Tansuğ, bir kolunu Mesut Mercan’ın, diğerini Ercan Kont’un omzuna atmış, onları kucaklamış, “Biz Adana’da her şeyi hallederiz. Biz bize yeteriz” diye kahkahalar atıyordu..
Mesut Mertcan’ın gözü bana katıldı, beni işaret ederek, “Yıldız Gazinosu’nda sunucuyu buldum. Şahin, tiyatrodaki ve sahnedeki birikimleri ile bu işi başarır. Hatta biz her yerde birlikte sahneye çıkar, birbirimizi sunar, birbirimize destek olur, Adana’da takdimciler dayanışmasını gerçekleştiririz” demişti..
***
O dönemde sahnelere pek yabancı değildim, tiyatroda Mesut Mertcan ve Ercan Kont ile birlikte Bünyamin Satanoğlu’nun yönettiği “Casus Kim” isimli oyunda birlikte oynamış, Ticaret Lisesi’nin unutulmaz sanatsal etkinliklerinde Alinur Uğurpakkan’ın yönettiği skeçlerde sunuculuk görevini de elimden geldiğince yerine getirmiştim.
Ercan Kont yaşça en büyüğümüzdü, aramızda 8 yaş vardı. Mesut Mertcan da benden 4 yaş kadar büyüktü. Ancak iyi dostluk kurmuştuk, kendi akranları gibi görürler, her yerde, her zaman sahip çıkar ve kollarlardı. Onlarla birlikte birkaç yerde birlikte sahneye çıkmış, programlar ortaya koymuştuk..
***
Ama onlar, gırgırına yapılmış şeylerdi.
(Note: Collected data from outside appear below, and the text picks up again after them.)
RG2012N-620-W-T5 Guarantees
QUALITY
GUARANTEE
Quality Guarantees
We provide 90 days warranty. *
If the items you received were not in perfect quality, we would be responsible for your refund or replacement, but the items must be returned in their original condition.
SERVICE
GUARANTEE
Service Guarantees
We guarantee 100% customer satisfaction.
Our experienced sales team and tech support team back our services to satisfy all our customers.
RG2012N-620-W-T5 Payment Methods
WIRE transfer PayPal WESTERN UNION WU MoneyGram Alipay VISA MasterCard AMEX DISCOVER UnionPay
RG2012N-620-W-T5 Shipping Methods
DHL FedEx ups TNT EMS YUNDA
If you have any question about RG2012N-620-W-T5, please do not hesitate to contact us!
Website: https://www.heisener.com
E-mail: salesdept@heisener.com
Bu ciddi bir organizasyondu ve hata yapmamak, sahnede güçlü olmak gerekiyordu..
“Yaparsın, başarırsın. Sen zor zamanların adamısın” sözleri ile beni koşuya bile aldılar, gazı verdiler, üzerime ne giyeceğimi bile kararlaştırıp, şenliğin sunuculuk konusunun halledildiği konusunu kabul ettirdiler..
***
Şehir Tiyatrosu’ndaki açılış gösteriminde ilk sahneye çıkan ben oldum; Çok güzel giyinmiştim, havalıydım da; “Hoş geldiniz” konuşmasından sonra, Ercan Kont’u mikrofona davet ettim, kulise geçtim..
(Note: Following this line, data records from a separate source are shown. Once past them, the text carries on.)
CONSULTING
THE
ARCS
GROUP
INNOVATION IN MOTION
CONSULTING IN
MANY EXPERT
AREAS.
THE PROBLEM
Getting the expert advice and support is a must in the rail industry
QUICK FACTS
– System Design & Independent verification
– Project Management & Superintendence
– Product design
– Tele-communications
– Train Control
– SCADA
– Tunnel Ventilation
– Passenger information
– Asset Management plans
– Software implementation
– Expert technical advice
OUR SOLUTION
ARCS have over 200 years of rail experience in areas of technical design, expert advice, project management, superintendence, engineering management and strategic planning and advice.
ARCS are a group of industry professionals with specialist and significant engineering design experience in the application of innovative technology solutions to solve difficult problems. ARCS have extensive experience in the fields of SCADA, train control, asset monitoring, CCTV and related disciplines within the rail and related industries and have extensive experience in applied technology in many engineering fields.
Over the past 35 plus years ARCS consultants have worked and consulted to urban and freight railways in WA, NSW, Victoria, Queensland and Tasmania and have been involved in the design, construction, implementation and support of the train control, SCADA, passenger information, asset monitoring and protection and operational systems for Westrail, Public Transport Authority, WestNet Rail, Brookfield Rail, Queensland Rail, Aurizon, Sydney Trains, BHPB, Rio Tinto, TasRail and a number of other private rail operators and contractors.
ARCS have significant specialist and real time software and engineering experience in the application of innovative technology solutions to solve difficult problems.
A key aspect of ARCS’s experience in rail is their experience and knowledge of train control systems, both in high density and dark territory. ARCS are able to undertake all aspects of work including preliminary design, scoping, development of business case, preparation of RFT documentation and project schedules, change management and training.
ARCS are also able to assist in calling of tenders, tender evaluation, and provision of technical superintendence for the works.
Ercan Kont da o kendine özgü sunumu ve şiirlerinden sonra Mesut Mertcan’ı mikrofona çağırdı. Programın sonraki bölümünü her ikisi oldukça başarılı bir şekilde sürdürerek noktaladılar. Finali üçümüz birlikte veda ederek bitirdik..
En acemi, en genç sunucu olarak, büyüklerime saygılı oldum; Konuşmam için mikrofon verilinceye kadar da tek bir kelime etmedim! Zaten onun için de, hiç vakit olmadı ya; Boşverin!..
***
Kristal Palas’taki gala gecesine Mesut Mercan ve Ercan Kont birlikte gitti, ben Yıldız Gazinosu’nun yolunu tuttum. Orada çok daha rahattım, ilk öneleri sahne arkasından anons yaptım. Son sahneye çıkacak sanatçılar için spot ışıklarının altına geçtim.
Ne kadar başarılı olup olmadığımı öğrenmek için Yılmaz Güney’e yaklaştığımda, ensemde patlayan tokat ile kıpkırmızı oldum. “Sende ne cevherler varmış, bu kadarını beklemiyordum” derken, o tokatın aferin anlamına gelmesine şaşırmış ama mutlu olmuştum..
“KAPATIN KAPILARI UŞÜYORUM”
Yıldız Gazinosu’ndaki Yılmaz Güney’in kendi özel misafirleri, halkın içinden seçtiği hayranlarının ağırlandığı şenlik eğlencesinde unutamadığım çok güzel anılar vardı. Ama bir tanesini hem çok anlamlı, hem de o günlerin gizemli dünyasını anlatma açısından özel buldum..
Daha çok Adana’nın kenar mahallelerinden gelen Yılmaz Güney hayranlarından biri, belki fırsat bulduğunda içip keyfini çıkarmak için “bir cıgaralık” esrar sardırmış, cebinde bir yerde saklamış..
Yıldız Gazinosu’ndaki o ikramlar, masalarda her tür içki ve mezeleri görünce, o “bir cıgaralık” bir türlü yakılamamış!..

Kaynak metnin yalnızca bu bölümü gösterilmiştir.